Well, I would lose your attention (or that of the reader in this thread) if I were to lay out the whole book Isaiah, or this whole circumstance in a single post. I personally find lengthy posts discouraging for retaining people's attention. If you can make your point short and clear you will likely have my response.
Now, your answer is confusing. God decided what he would do based on something he already knew? Why would he do that? The quote doesn't say that I knew what you would do, so I determined how I would act. Rather, he says that he already determined and planned ahead what he is bringing to pass, (and specifically) using Sennacherib as an instrument of destruction. What here, say you, did he see for him to do this? It is circular thinking.
I know the accusation that if God ordained all things, directing them to occur at their proper time, that he would be responsible. However, I just showed you a verse where he clearly says that he ordained and carried out this destructive work in the king of Assyria. He directed in some sovereign way, read the verse again! However, there is no evil with God.

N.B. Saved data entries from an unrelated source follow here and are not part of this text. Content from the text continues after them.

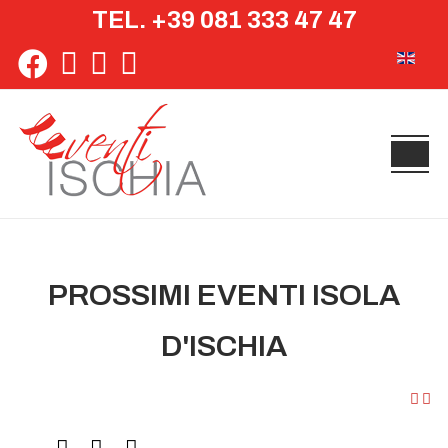
TEL. +39 081 333 47 47
Seleziona 
PROSSIMI EVENTI ISOLA
D'ISCHIA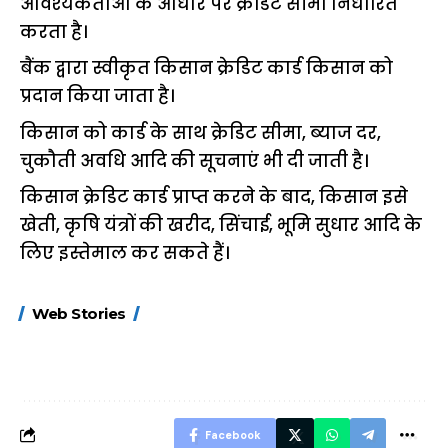
आवश्यकताओं के आधार पर क्रेडिट सीमा निर्धारित
करता है।
बैंक द्वारा स्वीकृत किसान क्रेडिट कार्ड किसान को
प्रदान किया जाता है।
किसान को कार्ड के साथ क्रेडिट सीमा, ब्याज दर,
चुकौती अवधि आदि की सूचनाएं भी दी जाती है।
किसान क्रेडिट कार्ड प्राप्त करने के बाद, किसान इसे
खेती, कृषि यंत्रों की खरीद, सिंचाई, भूमि सुधार आदि के
लिए इस्तेमाल कर सकते हैं।
15 नवंबर से लागू होंगे
ऐसे बनाएं अपनी पसंद की
मोटापे को कम कर
Web Stories
FASTag के ये नए
UPI ID? जानें यहां
लिए खाएं ये बेहत्तर
नियम, डबल टोल से
शानदार ट्रिक
बचने के लिए जानें ये 6
आसान ट्रिक्स
Facebook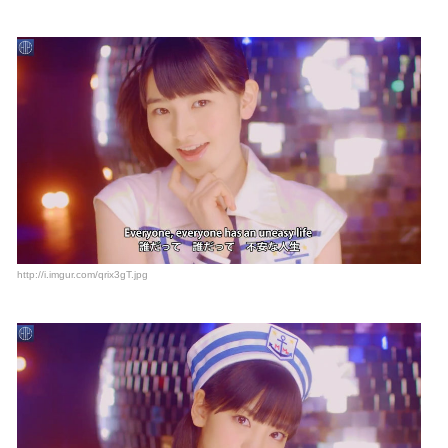
http://i.imgur.com/qrix3gT.jpg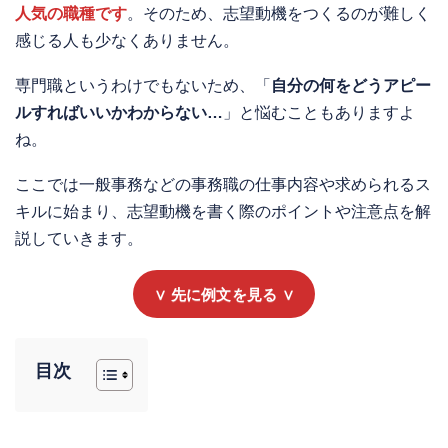
人気の職種です
。そのため、志望動機をつくるのが難しく
感じる人も少なくありません。
専門職というわけでもないため、「
自分の何をどうアピー
ルすればいいかわからない…
」と悩むこともありますよ
ね。
ここでは一般事務などの事務職の仕事内容や求められるス
キルに始まり、志望動機を書く際のポイントや注意点を解
説していきます。
∨ 先に例文を見る ∨
目次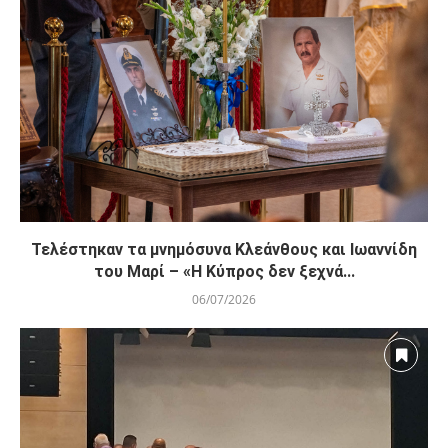
Τελέστηκαν τα μνημόσυνα Κλεάνθους και Ιωαννίδη
του Μαρί – «Η Κύπρος δεν ξεχνά...
06/07/2026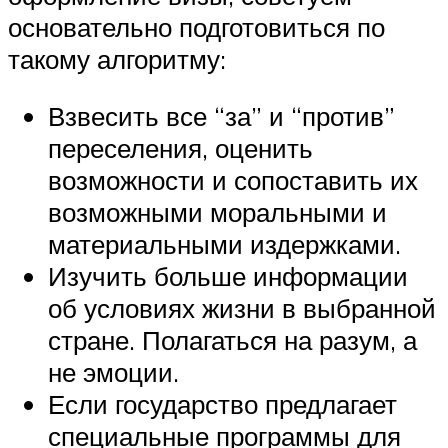
основательно подготовиться по
такому алгоритму:
Взвесить все “за” и “против”
переселения, оценить
возможности и сопоставить их
возможными моральными и
материальными издержками.
Изучить больше информации
об условиях жизни в выбранной
стране. Полагаться на разум, а
не эмоции.
Если государство предлагает
специальные программы для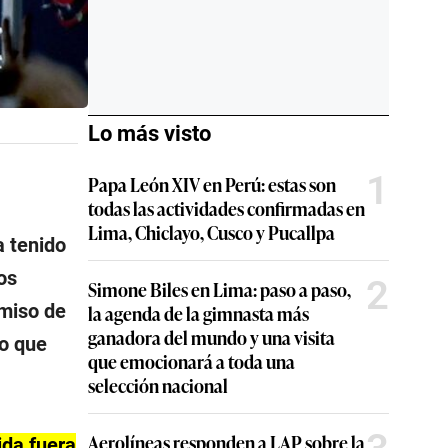
Lo más visto
1
Papa León XIV en Perú: estas son
todas las actividades confirmadas en
Lima, Chiclayo, Cusco y Pucallpa
a tenido
os
2
Simone Biles en Lima: paso a paso,
omiso de
la agenda de la gimnasta más
ganadora del mundo y una visita
do que
que emocionará a toda una
selección nacional
Aerolíneas responden a LAP sobre la
ida fuera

God may use second causes and other variables to direct free-working agents (humans) to act, freely of their own accord, freely from their own desires, that which he wants to occur without having a hand in the act itself. He didn't need to do anything to Job, Satan was already part of the plan. He didn't need to force Joseph to be a slave in Egypt, his brothers played the roles in their perfectly ordained circumstances to commit this wicked act. He had no fellowship with any in their sinning, but he directed them in the things around them that had an influence on what they would do themselves. His brothers willfully, freely and independently sold him from their own wickedness, but God ordained the means for all this to happen for a greater purpose in mind.